# CONSIGNE
Rédigez la suite de l'article sur le projet israélien de relancer la guerre en Syrie, en partant de sa dernière phrase.

# EXTRAIT À LIRE
Le sabotage du
cessez-le-feu irano-états-unien
Comment Israël veut relancer
le guerre au Levant
Thierry Meyssan
Le plan
Wright, publié en septembre 2013,
modifie les projets de remodelage du
Moyen-Orient élargi. Concernant la Syrie
et l’Irak, il prévoit la création d’un
Sunnistan et d’un Kurdistan. Le premier
État a été créé en 2014 par l’Émirat
islamique (Daesh), le second reste à
réaliser. Cependant, les Kurdes sont
minoritaires au Nord de la Syrie. Par
ailleurs, le plan Wright traite aussi de
la Libye, du Yémen et de l’Arabie
saoudite. Il semble en cours de
réalisation dans les deux premiers
États, toujours grâce à l’Émirat
islamique.
Lundi 11 mai 2015
Loin de s’avouer perdant,
Benjamin Netanyahu envisage de saboter
l’accord que Washington et Téhéran
doivent signer le 30 juin prochain. Pour
cela, il pourrait relancer la guerre en
Syrie. Son idée est de poursuivre
l’œuvre déjà accomplie par l’Émirat
islamique en Irak et en Syrie, en Libye
et au Yémen, en appliquant le plan
Wright et en créant un pseudo-Kurdistan
indépendant à cheval sur l’Irak et la
Syrie.
De manière à saboter
l’accord qui devrait être signé par
Washington et Téhéran le 30 juin, le
Premier ministre israélien Benjamin
Netanyahu a préparé une relance de la
guerre contre la Syrie.
Après la tentative des États-Unis, de
la France et du Royaume-Uni de placer
les Frères musulmans au pouvoir (de
février 2011 à la première conférence de
Genève en juin 2012), la guerre de
mercenaires (de la Conférence de Paris
des Amis de la Syrie en juillet 2012 à
la seconde Conférence de Genève en
janvier 2014), et la tentative
d’installation du chaos par l’Émirat
islamique (de juin 2014 à aujourd’hui),
Israël se propose de lancer une
quatrième guerre.

# DONNÉES EXTRAITES
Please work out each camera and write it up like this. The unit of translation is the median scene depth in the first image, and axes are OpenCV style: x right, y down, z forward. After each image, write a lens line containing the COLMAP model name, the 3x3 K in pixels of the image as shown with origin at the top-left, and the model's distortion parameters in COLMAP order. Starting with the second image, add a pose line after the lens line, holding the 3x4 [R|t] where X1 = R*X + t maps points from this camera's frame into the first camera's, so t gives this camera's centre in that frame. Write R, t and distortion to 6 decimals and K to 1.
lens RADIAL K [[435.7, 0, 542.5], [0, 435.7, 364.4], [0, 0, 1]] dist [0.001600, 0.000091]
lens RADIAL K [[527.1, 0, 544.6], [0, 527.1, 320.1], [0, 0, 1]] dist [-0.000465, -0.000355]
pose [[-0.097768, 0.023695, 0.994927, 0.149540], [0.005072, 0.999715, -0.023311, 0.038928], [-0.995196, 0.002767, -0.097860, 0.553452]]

---

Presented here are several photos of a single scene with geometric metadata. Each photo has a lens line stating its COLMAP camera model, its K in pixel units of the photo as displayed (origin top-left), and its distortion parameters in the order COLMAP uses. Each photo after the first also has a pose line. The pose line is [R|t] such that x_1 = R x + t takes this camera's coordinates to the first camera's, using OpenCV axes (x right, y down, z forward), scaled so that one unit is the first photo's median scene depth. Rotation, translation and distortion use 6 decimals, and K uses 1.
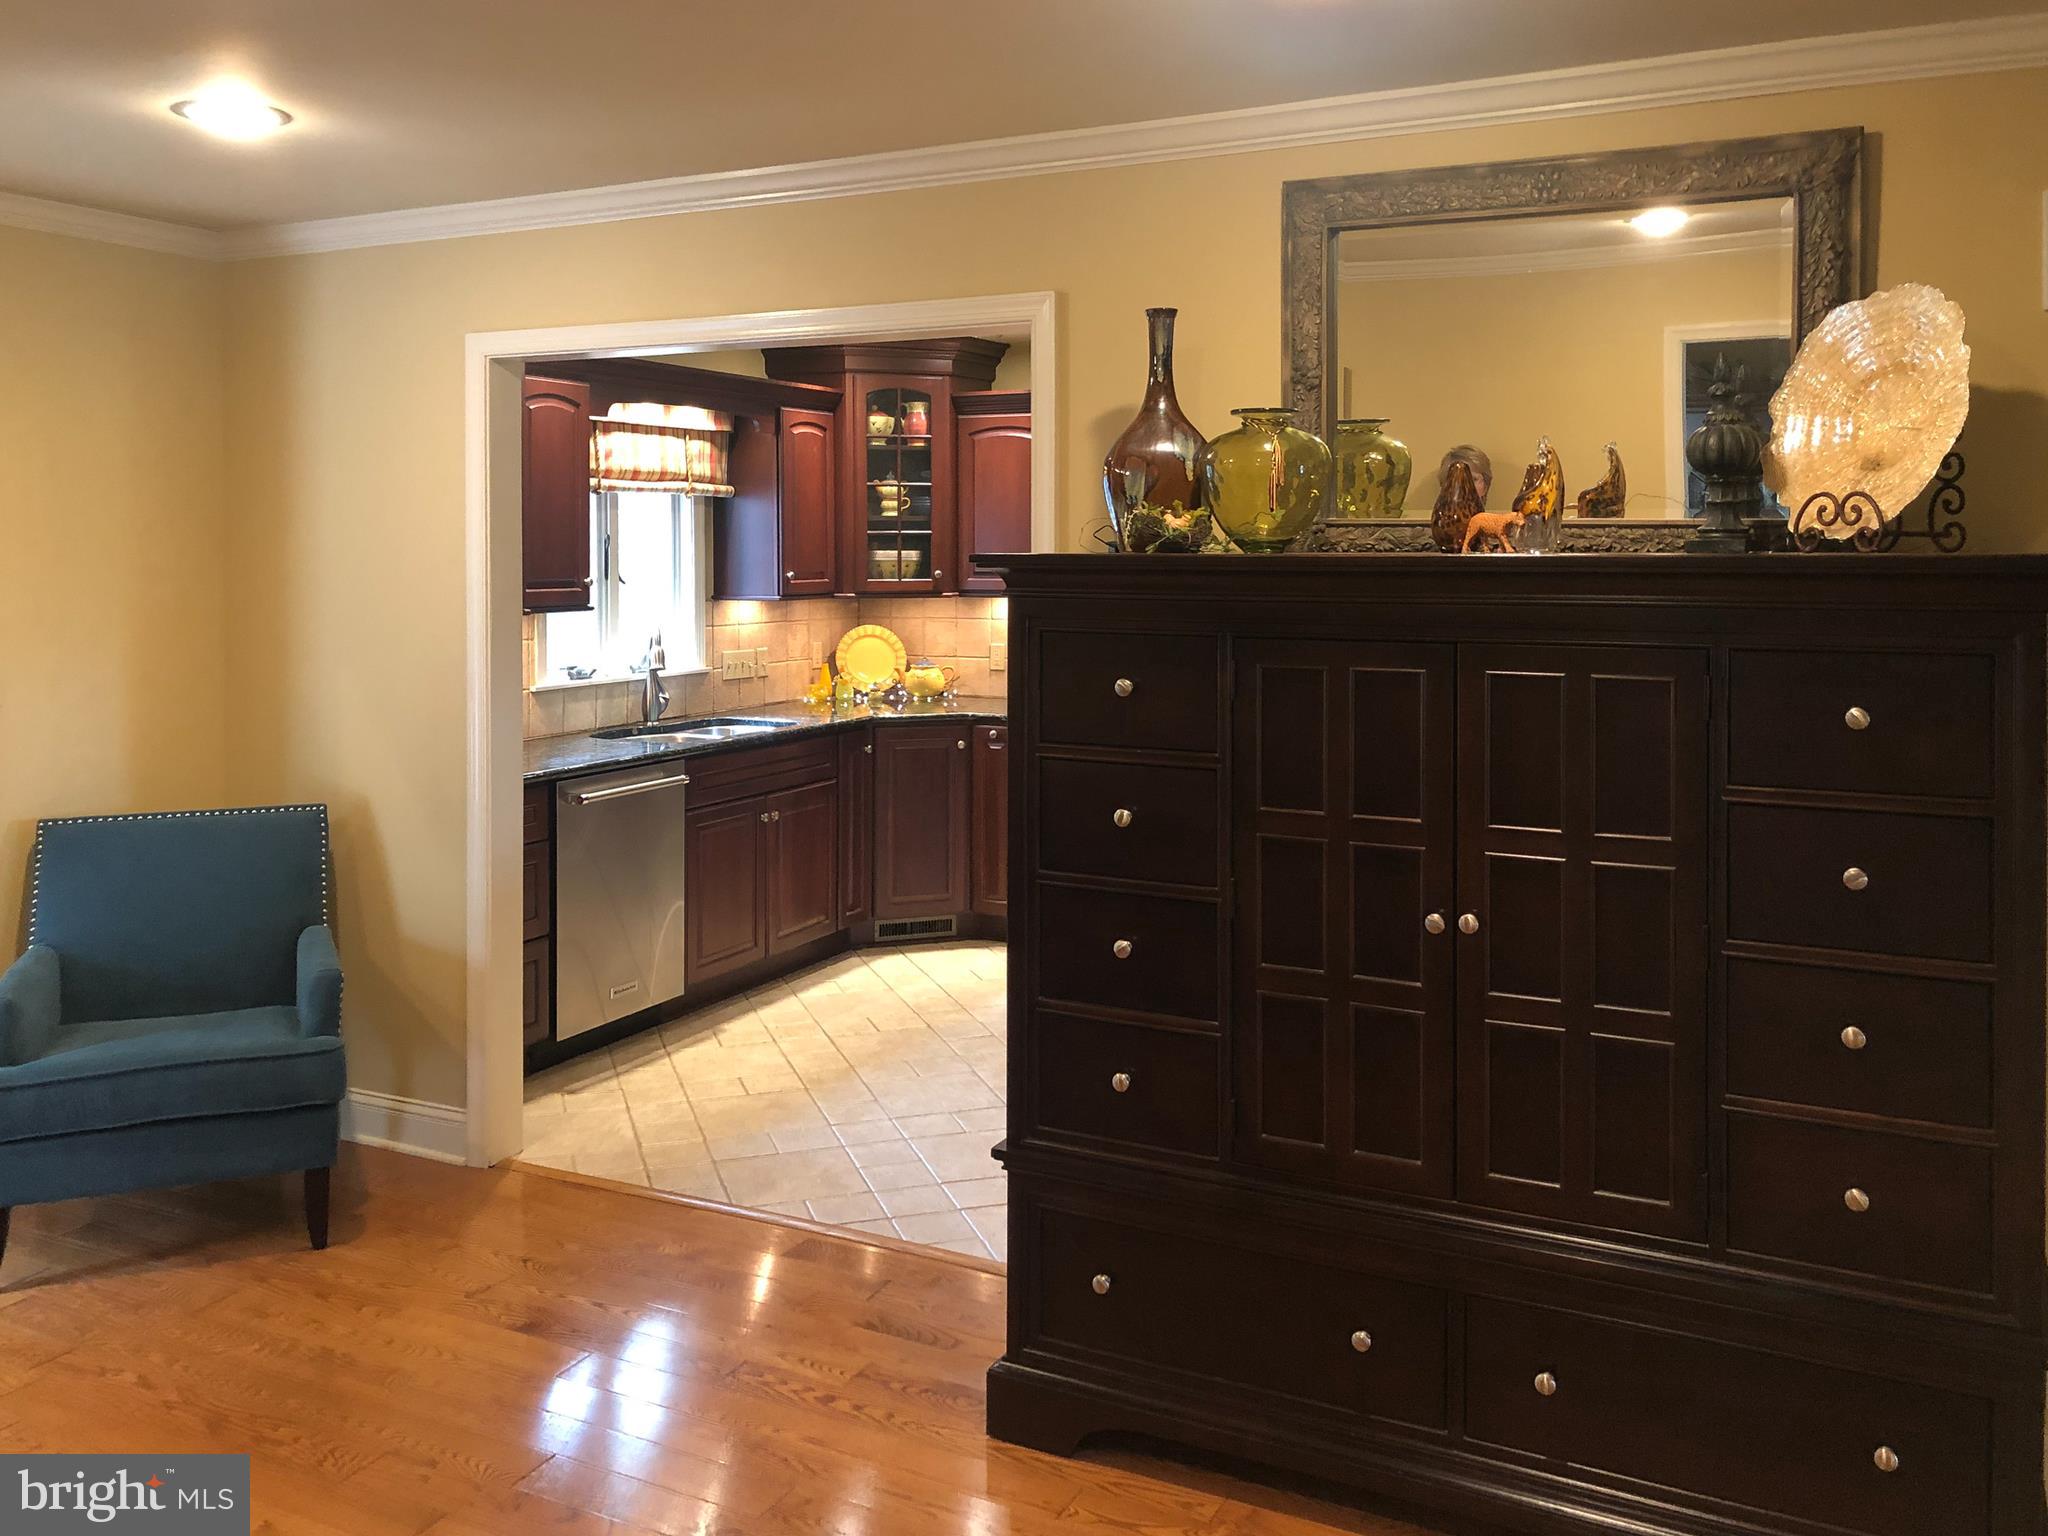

# RÉPONSE
Il s’agirait de poursuivre
l’application du plan élaboré par Robin
Wright pour le Pentagone —publié en
septembre 2013 par le New York Times—
en créant un Kurdistan indépendant à
cheval sur l’Irak et la Syrie [1].
Le général
David Petraeus (ancien commandant du
CentCom et directeur de la CIA) a
participé en mars 2015 à un colloque à
Erbil. Il a déclaré que les crimes de
l’Émirat islamique ne menaçaient ni les
États-Unis, ni Israël, et a appelé à
lutter par tous les moyens contre
l’influence iranienne et le projet
d’accord Washington-Téhéran.
Qui sont les
Kurdes ?
Le peuple kurde est présent en
Turquie, en Iran, en Irak et en Syrie,
mais ne dispose plus d’État depuis les
échecs de la République d’Ararat
(1927-30) et de la République de Mahabad
(1946-47). Les Kurdes se répartissent
d’abord en Turquie (13 à 20 millions),
puis en Iran (5 à 6 millions), en Irak
(4 à 5 millions) et enfin en Syrie (3
millions).
Après
que certains d’entre eux ont participé
au génocide des chrétiens et des yézidis,
les Kurdes de Turquie ont été persécutés
à leur tour durant un siècle au nom du
panturkisme. Durant la période
1984-2000, la répression de
l’insurrection du PKK a fait au moins
40 000 morts.
Les
Kurdes d’Iran disposent d’une certaine
autonomie, mais sont économiquement
délaissés par Téhéran.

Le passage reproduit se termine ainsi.